■ **Votre tâche**
Répondez brièvement à ces questions à l'aide du texte sur la Biennale de Venise :
(a) Où se tient l'exposition générale de chaque Biennale ?
(b) Sous quelle bannière Daniel Birbaum a-t-il placé la 53e Biennale ?
(c) D'après le texte, que représente avant tout l'œuvre de l'artiste ?

-------- Texte de la page --------

L'essence
de la thématique de chaque Biennale Internationale d'Art
Contemporain de Venise, telle qu'elle est concrétisée,
à la lettre et dans l'esprit de son directeur, est révélée
par l'exposition générale qu'il a conçoit
en toute indépendance et liberté quant au choix
des artistes qui se tient à l'Arsenal dans les volumineux
espaces de l'ancienne corderie.
Daniel Birbaum, critique d’art, curateur et philosophe,
directeur de la 53ème Biennale a placé cette dernière
sous la bannière "Making
worlds - Faire des mondes", pour exprimer son vœu
de cerner le processus créatif de l'artiste dont l'œuvre
représente avant tout une vision du monde.

-------- Données enregistrées --------

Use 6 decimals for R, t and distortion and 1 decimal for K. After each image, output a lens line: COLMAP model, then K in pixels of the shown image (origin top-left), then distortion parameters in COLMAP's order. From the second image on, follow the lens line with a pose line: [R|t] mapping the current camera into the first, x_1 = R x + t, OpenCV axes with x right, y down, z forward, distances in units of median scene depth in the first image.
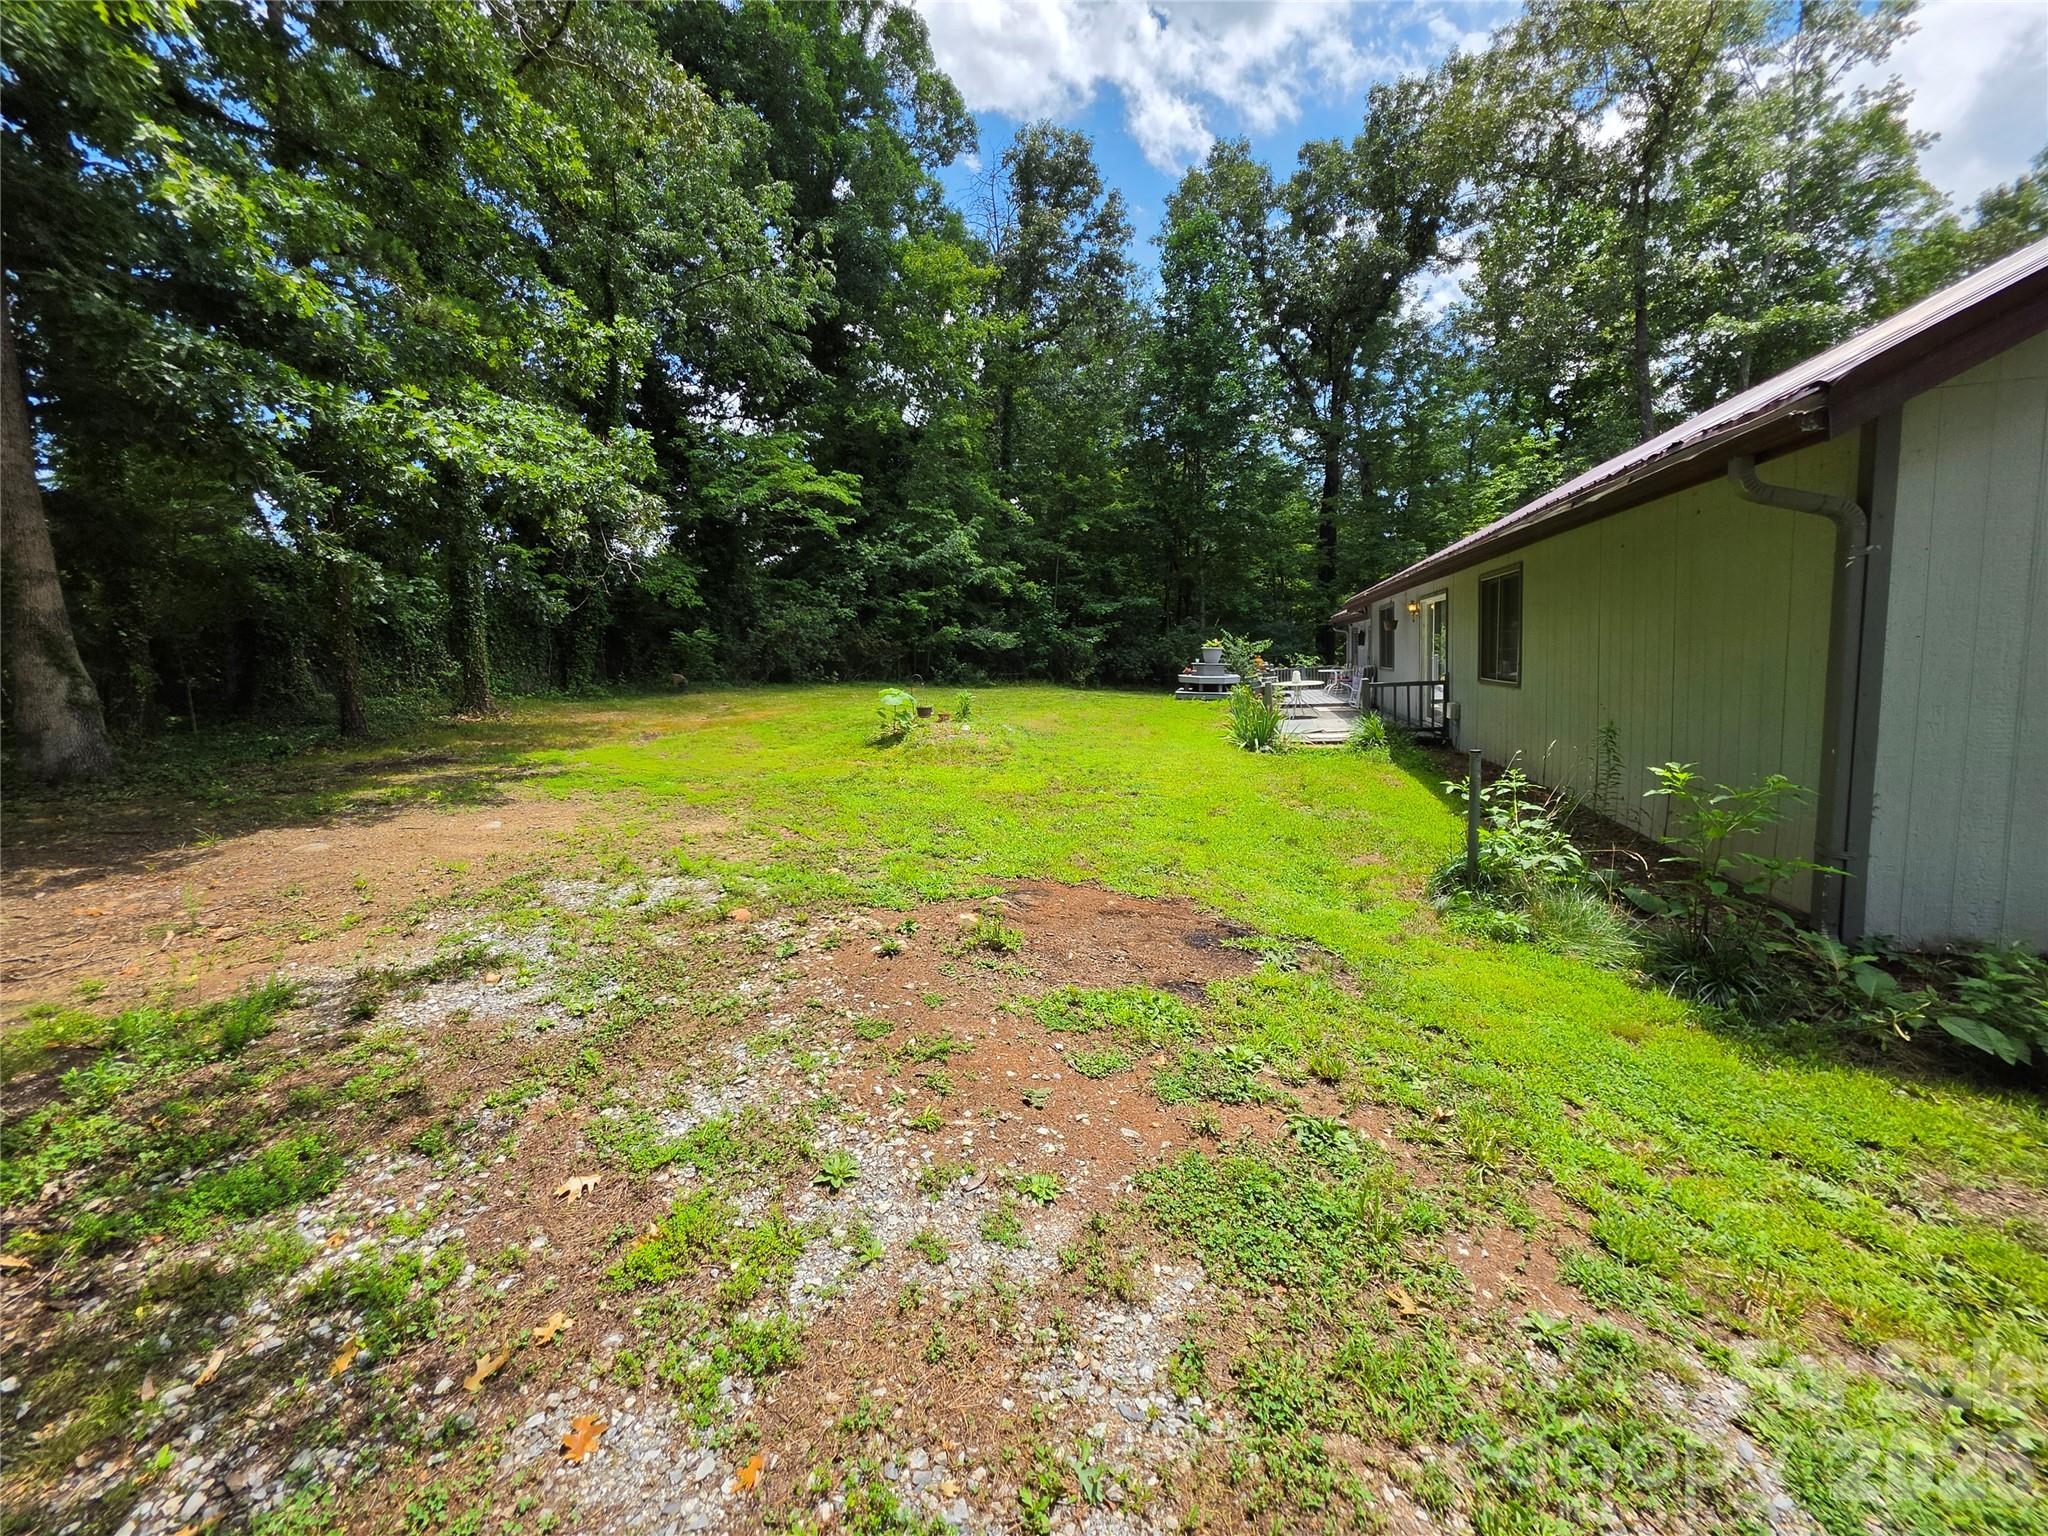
lens RADIAL K [[821.5, 0, 1020.4], [0, 821.5, 752.0], [0, 0, 1]] dist [-0.002362, 0.002320]
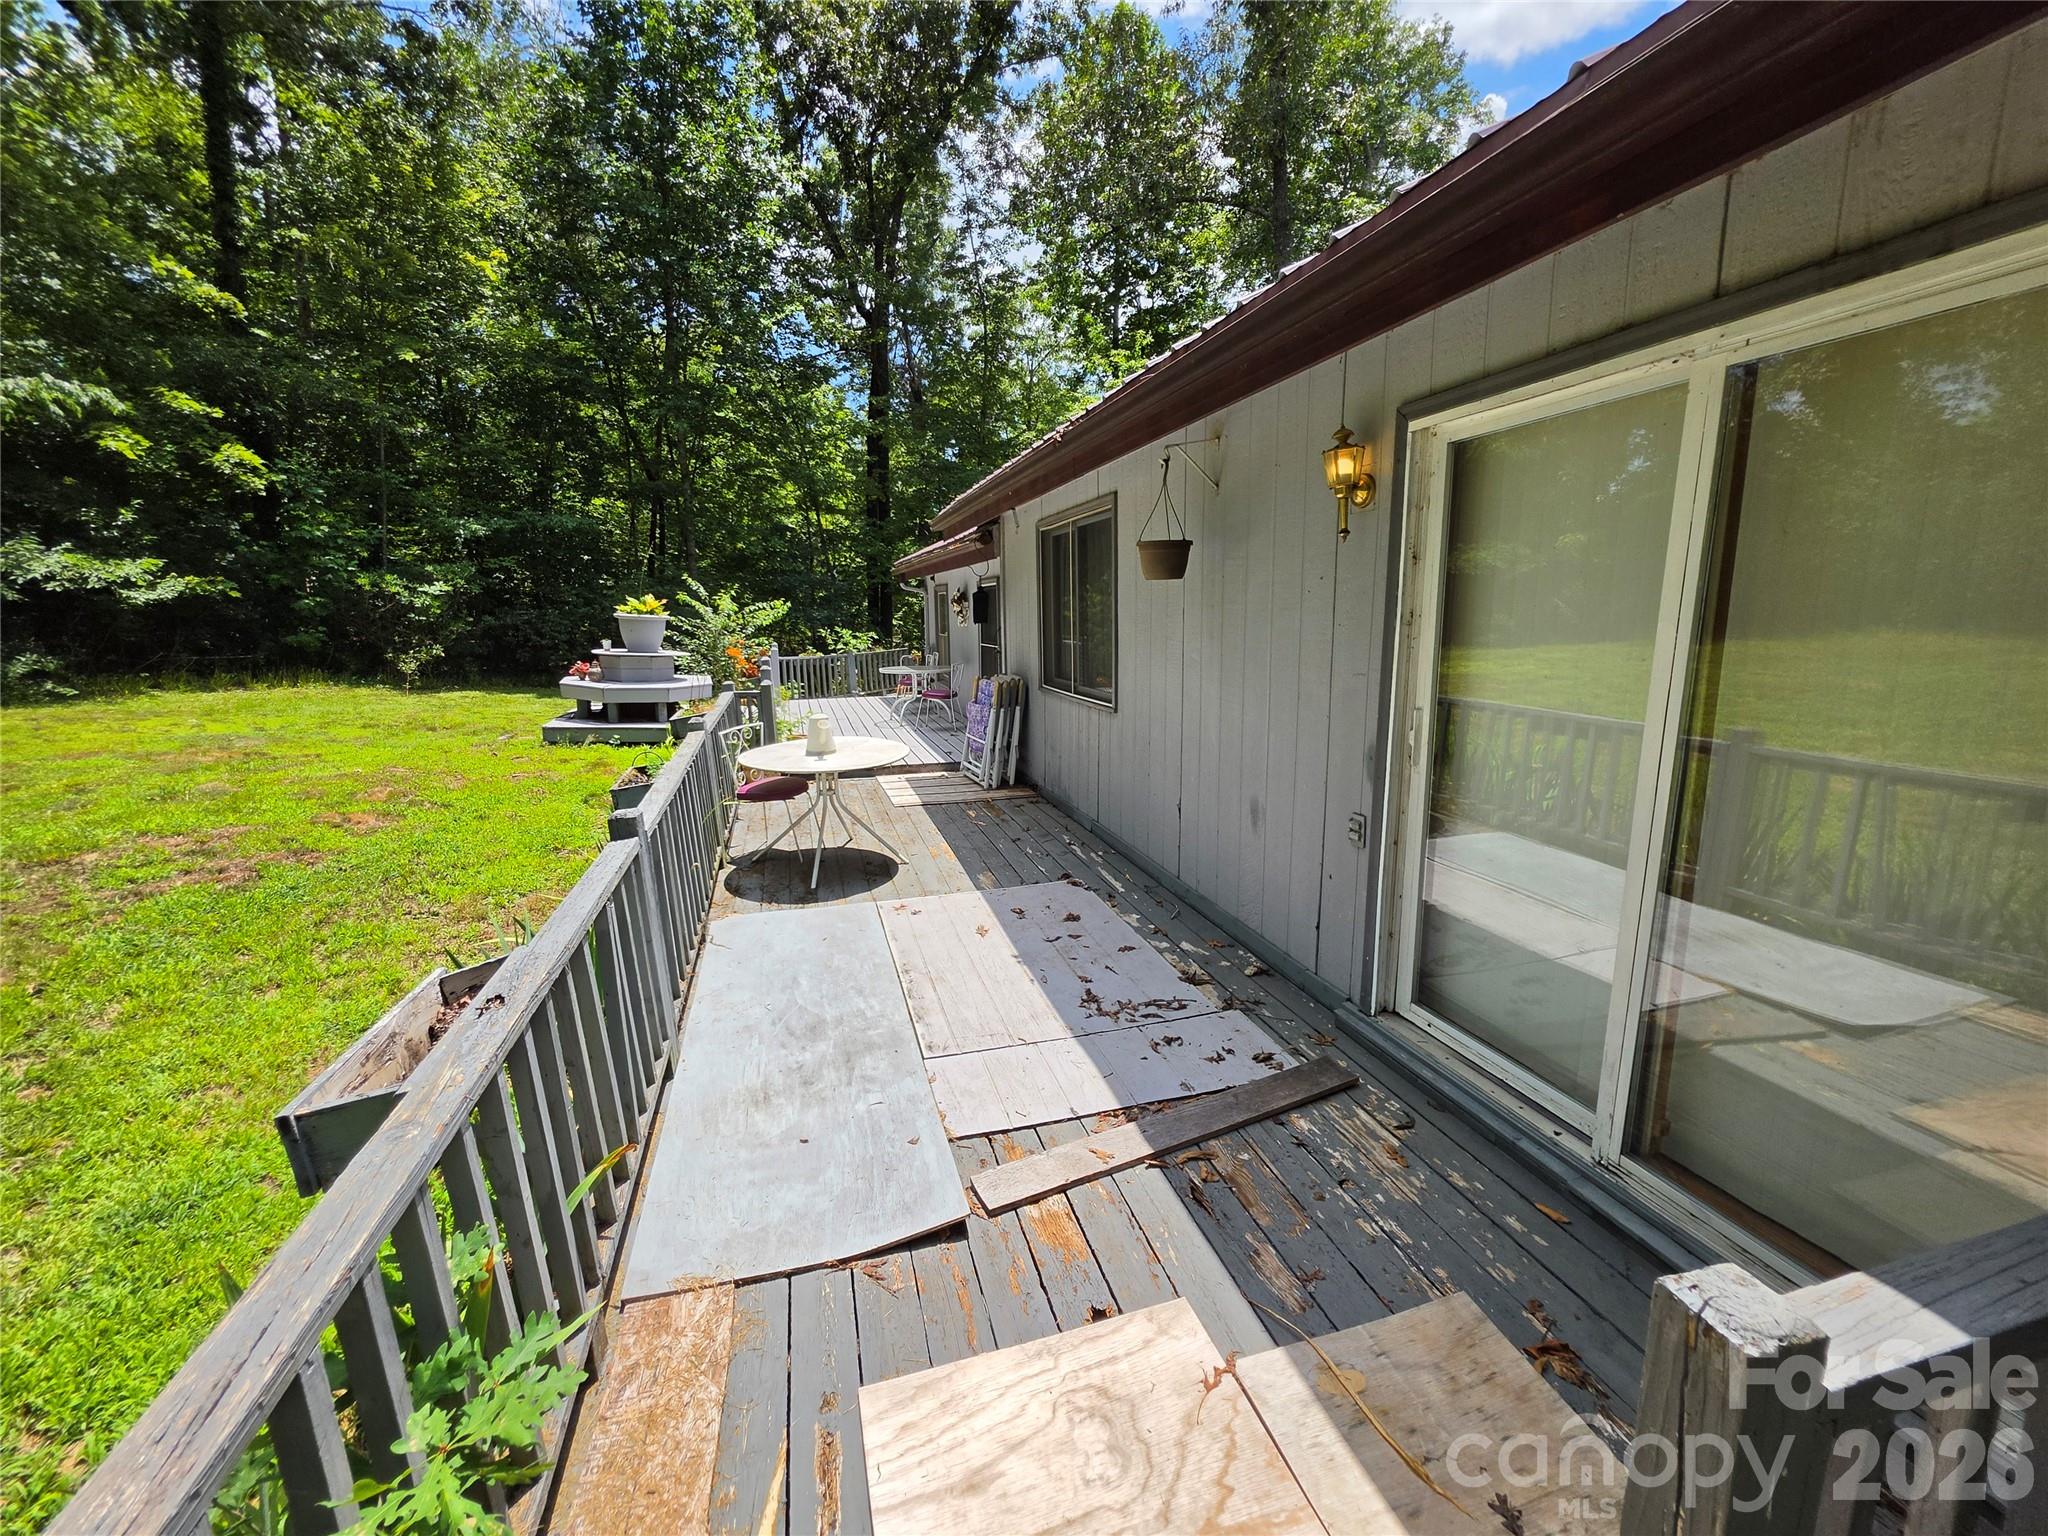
lens RADIAL K [[821.5, 0, 1020.4], [0, 821.5, 752.0], [0, 0, 1]] dist [-0.002362, 0.002320]
pose [[0.866271, -0.058404, 0.496148, 0.156496], [0.033540, 0.997701, 0.058883, -0.061615], [-0.498447, -0.034368, 0.866239, 0.436715]]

--------

■ **Réponse attendue**
(a) À l'Arsenal, dans les volumineux espaces de l'ancienne corderie.
(b) « Making worlds - Faire des mondes ».
(c) Une vision du monde.